Suggestions for School Board Members

I’ve been asked to speak for about 30 minutes to a group of school board members in Texas, who are finishing up a special extended institute provided by the Texas Association of School Boards.  You know the story.  Ask me to do a three-day workshop and I can do it now.  One day, and I can be ready tomorrow.  One hour and give me a week to prepare.  A half-hour?  We’ll it’s never ready.  But I know what I want to say.

They want big picture ideas and some specific recommendations.  My big picture is always three bullet points, and I’ve talked about it here before.  Tonight, however, I’m going to tell some stories to make my points.

First will be my 9th grade civics teacher who predicted that by the year 2000, we would each have our own personal computer.  It will be small enough to fit in our shirt pocket, and it will be able to add, subtract, multiply, and divide. ..and we didn’t believe such an outrageous idea.  It’s an indication of how rapidly change has occurred.  I solicited help from the smarter part of my mind, tweeting, “What have you seen lately that would have ASTONISHED you 30 years ago?”  Here are the answers that I got.  There is a lot of duplication, but I thought I’d give you all of them.

Bottom line?  We’re preparing our children for a future we can not clearly describe.

I won’t write the whole thing down here, but the next story describes how I learned that technology isn’t all that special.  It’s the information.  It’s the communication.  In 2002, we generated 5 exabytes of information.  In 2006, it was 161 exabytes (a million libraries of congress).  Projections are that 2010 will see 998 exabytes.  That information is suddenly growing at such an incredible and exponential rate tells us something about how it has changed.  NBC, CBS, and McGraw-Hill didn’t grow all of that information.  It happened because the landscape has changed.  We’re participants now. 

Bottom line? The information environment has changed.  Teaching, learning, and schooling must adapt.

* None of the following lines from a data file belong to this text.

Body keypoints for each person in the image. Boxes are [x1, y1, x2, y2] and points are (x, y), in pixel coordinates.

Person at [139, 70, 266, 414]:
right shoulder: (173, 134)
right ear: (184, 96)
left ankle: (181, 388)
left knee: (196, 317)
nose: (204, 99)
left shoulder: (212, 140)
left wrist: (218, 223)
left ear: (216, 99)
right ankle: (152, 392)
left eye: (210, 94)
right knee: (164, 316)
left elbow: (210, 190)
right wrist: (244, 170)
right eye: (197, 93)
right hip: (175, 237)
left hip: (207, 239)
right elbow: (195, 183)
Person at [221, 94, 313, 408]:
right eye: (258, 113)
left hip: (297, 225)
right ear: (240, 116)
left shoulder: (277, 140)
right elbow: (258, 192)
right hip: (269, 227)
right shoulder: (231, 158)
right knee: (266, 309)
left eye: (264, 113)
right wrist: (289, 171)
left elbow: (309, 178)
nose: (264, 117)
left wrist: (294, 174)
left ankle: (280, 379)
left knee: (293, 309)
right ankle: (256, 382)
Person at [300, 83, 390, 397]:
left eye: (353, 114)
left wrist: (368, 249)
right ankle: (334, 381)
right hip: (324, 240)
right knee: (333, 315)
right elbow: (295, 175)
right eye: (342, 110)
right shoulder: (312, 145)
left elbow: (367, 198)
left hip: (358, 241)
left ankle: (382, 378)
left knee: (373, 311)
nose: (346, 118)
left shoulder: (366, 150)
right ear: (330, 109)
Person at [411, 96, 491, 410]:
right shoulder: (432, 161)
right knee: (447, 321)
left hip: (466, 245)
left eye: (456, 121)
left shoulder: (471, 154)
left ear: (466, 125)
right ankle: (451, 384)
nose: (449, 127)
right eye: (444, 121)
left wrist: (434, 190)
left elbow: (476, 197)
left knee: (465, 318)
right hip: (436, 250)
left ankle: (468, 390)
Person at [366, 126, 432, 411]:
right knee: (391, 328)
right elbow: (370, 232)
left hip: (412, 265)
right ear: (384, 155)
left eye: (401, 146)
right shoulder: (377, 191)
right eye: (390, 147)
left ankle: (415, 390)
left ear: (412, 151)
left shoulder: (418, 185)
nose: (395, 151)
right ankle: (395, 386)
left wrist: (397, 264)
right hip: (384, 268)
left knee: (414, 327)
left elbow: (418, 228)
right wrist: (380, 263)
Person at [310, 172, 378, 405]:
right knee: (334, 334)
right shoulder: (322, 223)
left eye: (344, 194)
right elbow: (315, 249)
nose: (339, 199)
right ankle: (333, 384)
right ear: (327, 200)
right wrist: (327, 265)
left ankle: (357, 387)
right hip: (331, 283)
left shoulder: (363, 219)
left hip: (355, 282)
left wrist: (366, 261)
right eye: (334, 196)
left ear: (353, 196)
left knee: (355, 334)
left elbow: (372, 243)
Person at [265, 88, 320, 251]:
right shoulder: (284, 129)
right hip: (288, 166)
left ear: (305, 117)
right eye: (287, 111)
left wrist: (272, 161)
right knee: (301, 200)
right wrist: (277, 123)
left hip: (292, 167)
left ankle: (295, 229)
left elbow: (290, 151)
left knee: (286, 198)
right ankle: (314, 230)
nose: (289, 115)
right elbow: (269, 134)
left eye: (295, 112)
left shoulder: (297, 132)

Finally, it’s the story of arranging to meet for pizza with some folks I met in a chat room (channel), just days after IRC was announced on a newsgroup — only to learn then that my new friends were in Reykyavik, Iceland.  It was weeks later that I speculated that this experience might be a model for the world that our students will be growing into.  But I could never have predicted how quickly this would happen.

Bottom line? Our children are entering our classrooms from an information experiences that we do not understand.  It is rich, deep, and personal — and more than we can duplicate in most of our classrooms.

I close with some suggestions, that education leaders:

  • Respect & pay attention to the kids
  • Give learners a voice
  • Hire learners to teach
  • Seize “almost” every opportunity to replace books with digital content (ouch)
  • Pursue 1:1 carefully, but urgently
  • Support the infrastructure
  • Make sure that the tech staff works for the teachers
  • The best thing we can teach our children today, is how to teach themselves
  • When you visit the school, be happy when you see learning.  Be suspicious when you see too much teaching.

Do you have more suggestions.  Please post them as comments here.

10 thoughts on “Suggestions for School Board Members”

  1. Sieze the opportunity to encourage and participate in web 2.0 literacy amongst your board and in all areas of administration — ustream board meetings, Skype public comments from constituents, participate in integrated technology classes with your student constituents.

    Expect all facets of the school system to learn and utilize the technology your students and parents and other stakeholders are using.

  2. The last one is my favorite. I think people fear that if the teacher isn’t teaching, there’s no control. More need to step back and let the learners explore. I did professional development class with about 30 teachers and when I gave them a short overview and left them to learn on their own with resources I created/collected for them. About 1/4 didn’t know what to do…acted like it was a waste of their time, 1/4 just screwed around and the others took the time to learn on their own and use me as a resource when need be. Those that took advantage of the time appreciated it and took something with them. We need to be comfortable with giving learners time…busy hands don’t need to be “controlled.”

    1. Richard,

      I am happy that you enjoyed the evening presentation. Doing a half-hour address is hard work for me 😉

      I have looked at Wolfram Alpha and blogged about it a couple of times before it was launched. Theoretically, it could change the world of search significantly. However, it isn’t there yet. I’ve not gone there looking for something and been successful yet. I go back to Google. But, again, Alpha is in its earliest stages. That it works at all says that the theory is sound — by my reckoning.

      — dave —

  3. Thanks for far more than 2cents worth of information. You program in San Antonio and again in Ft. Worth jogged my thinking. THanks

  4. One of the things that I have always found discouraging about any school board is the ratio of non school adults to school adults. What I mean is, the amount of people who either have a student or have worked in a school to adults who just want to be part of a political scene. It has always seemed to me that they worry about budget instead of the students themselves.

  5. I definitely think that schools need to be adapting to children’s learning styles. We shouldn’t be teaching the same way they did 30 years ago because the environment is completely different. Kids are soaking up things differently, and if schools want to be effective in teaching, they need to get on board and update!